Where the spawn comes from in a world built from a real map
When you turn a real map into a Minecraft world with TopoBlocks, there is no separate “set the spawn point” step. The flow is: search a real place → read OpenStreetMap public data and open elevation data → use the open-source Arnis to generate an importable .mcworld. The spawn point is part of this generation result, usually landing near the area you selected, and the information is written into the world’s level.dat, so when you import into Bedrock the game drops you there the first time you enter.
To decide which real place to start from, see Generate a Minecraft Map From an Address; for how big an area makes sense and what it affects, see What Area Size to Pick for a Real-Map World.

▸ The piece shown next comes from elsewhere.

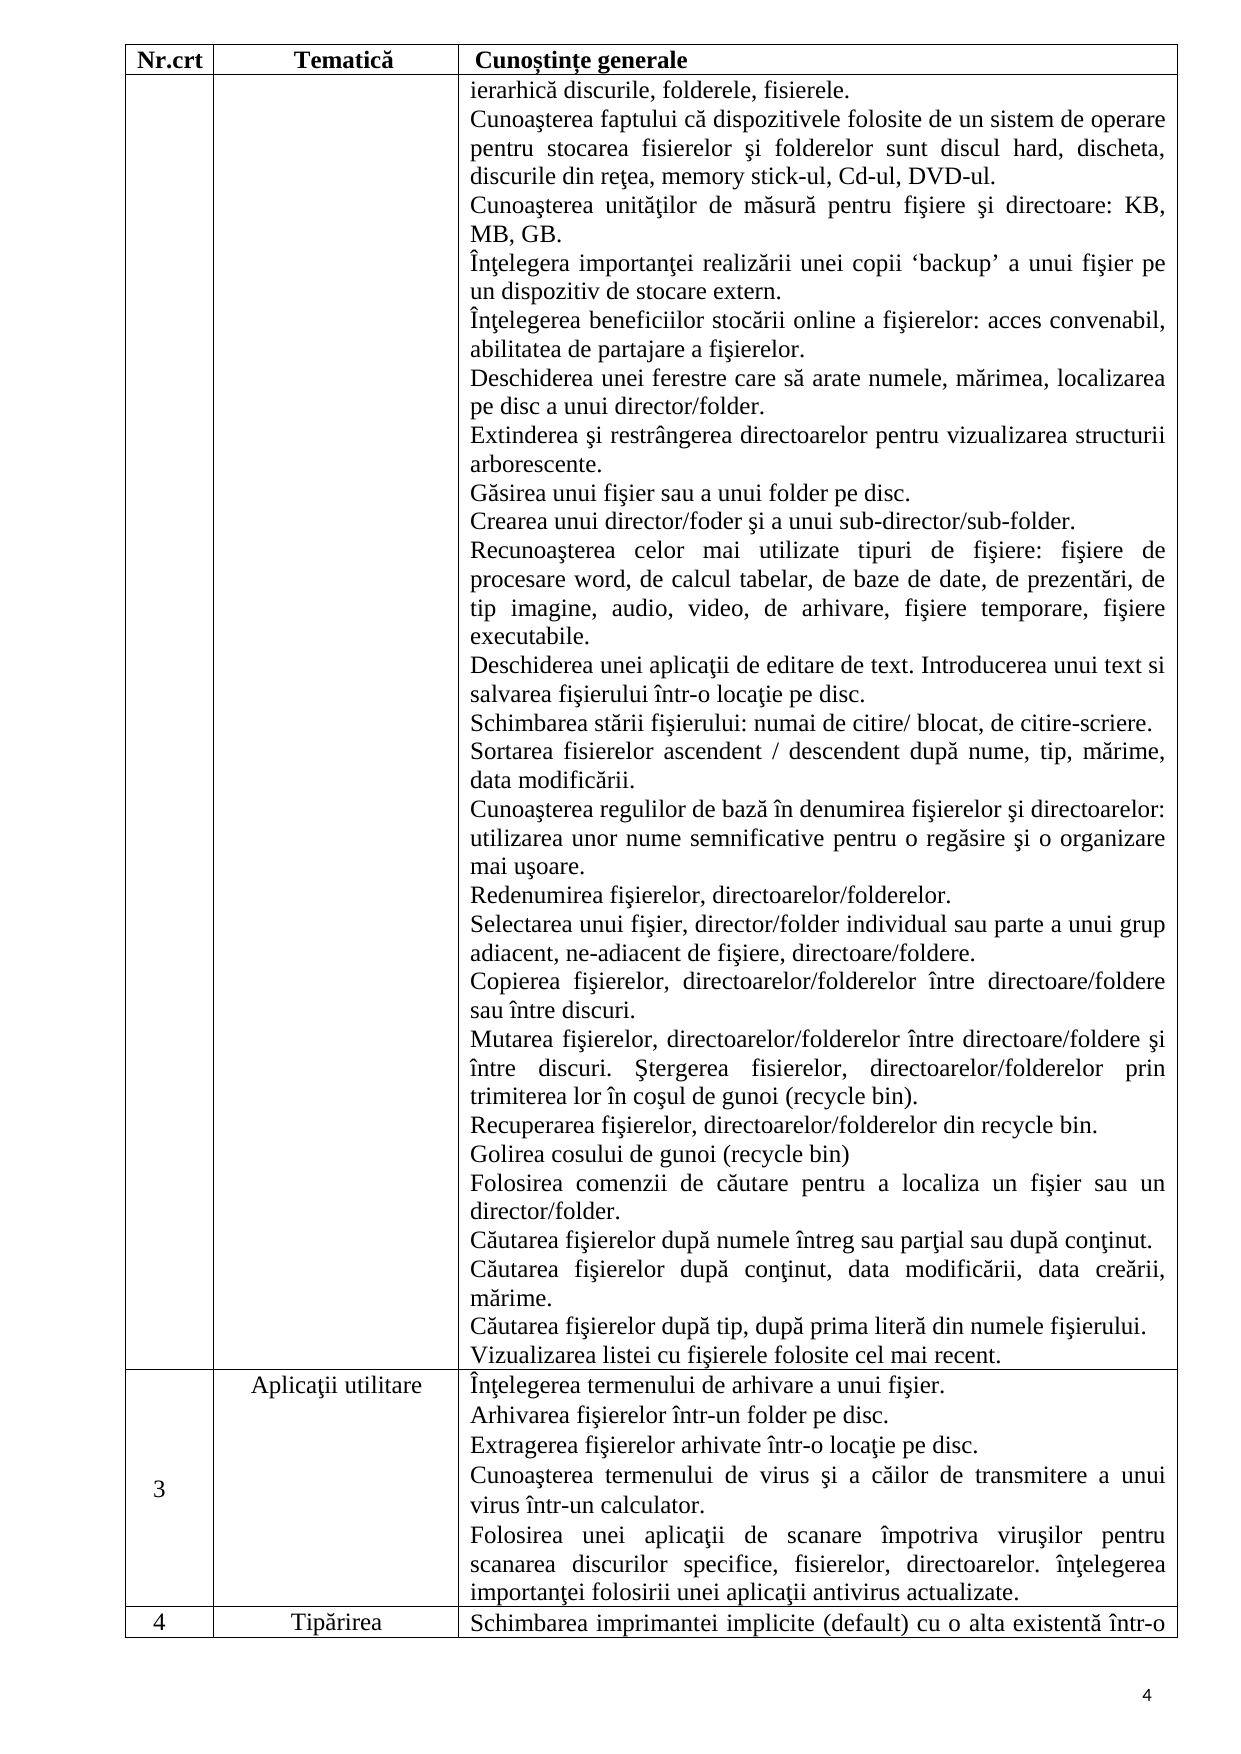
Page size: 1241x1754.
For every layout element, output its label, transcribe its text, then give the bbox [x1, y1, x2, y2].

For precise control over the spawn: change it in-game after importing
If you want the spawn to land exactly at a specific spot, the most reliable approach is to generate, import into Bedrock, and then change it in-game—this is the world’s own setting and has nothing to do with TopoBlocks:
- Change the world spawn: stand at the target spot and enter
/setworldspawn(you can also give coordinates:/setworldspawn x y z). All players will spawn here when they first enter, and whenever there is no bed respawn point. - Change your personal respawn point: place a bed at the spot you want and sleep in it; after that you’ll return to the bed when you die.

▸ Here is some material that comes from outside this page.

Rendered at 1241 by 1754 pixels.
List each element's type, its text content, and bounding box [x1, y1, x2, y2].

To be honest about it: generating from a real map is an approximate reconstruction based on OpenStreetMap and open elevation data, not a block-for-block copy of the real buildings. So the area around the spawn is approximate terrain, not an exact replica of the real scene. That’s exactly the point of the free low-resolution 3D preview before generating—it lets you look before you buy, confirm the area suits you, and then decide whether to spend money generating it. The quality score is a data-coverage estimate, not a guarantee of accuracy.

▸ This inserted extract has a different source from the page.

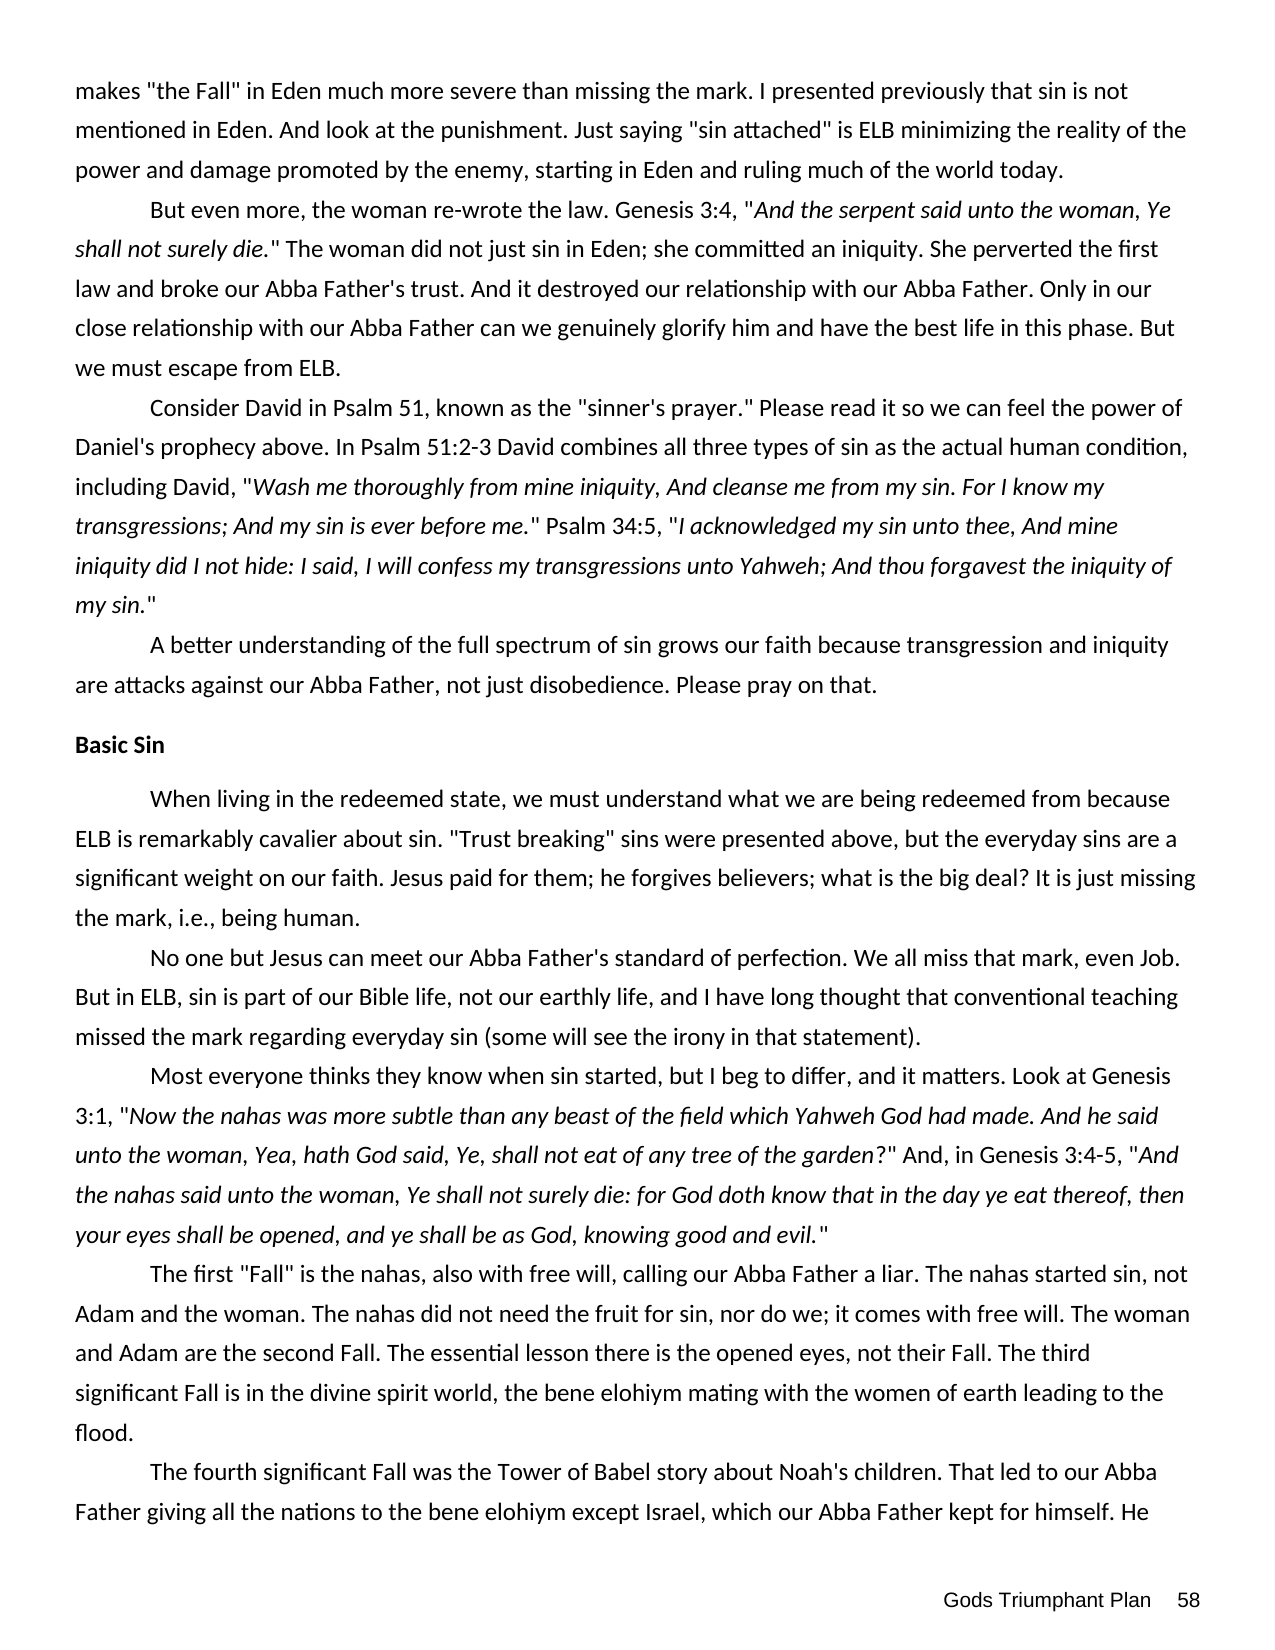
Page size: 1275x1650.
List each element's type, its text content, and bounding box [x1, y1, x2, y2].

Where the spawn is stored, and whether changing it is safe
The spawn point is a world-level setting, stored in level.dat along with the name, game mode, and seed. To learn what else this file records, see What Is the level.dat File.
A few notes:
/setworldspawnchanges the imported copy of your world—it’s an in-game action you can undo at any time.- TopoBlocks never overwrites a world you already have: every generation is a separate new
.mcworld, and the original file and its record are kept and traceable. - Real-map generation is priced in tiers by area. Prices are shown in the app, and a paid job that fails is refunded automatically.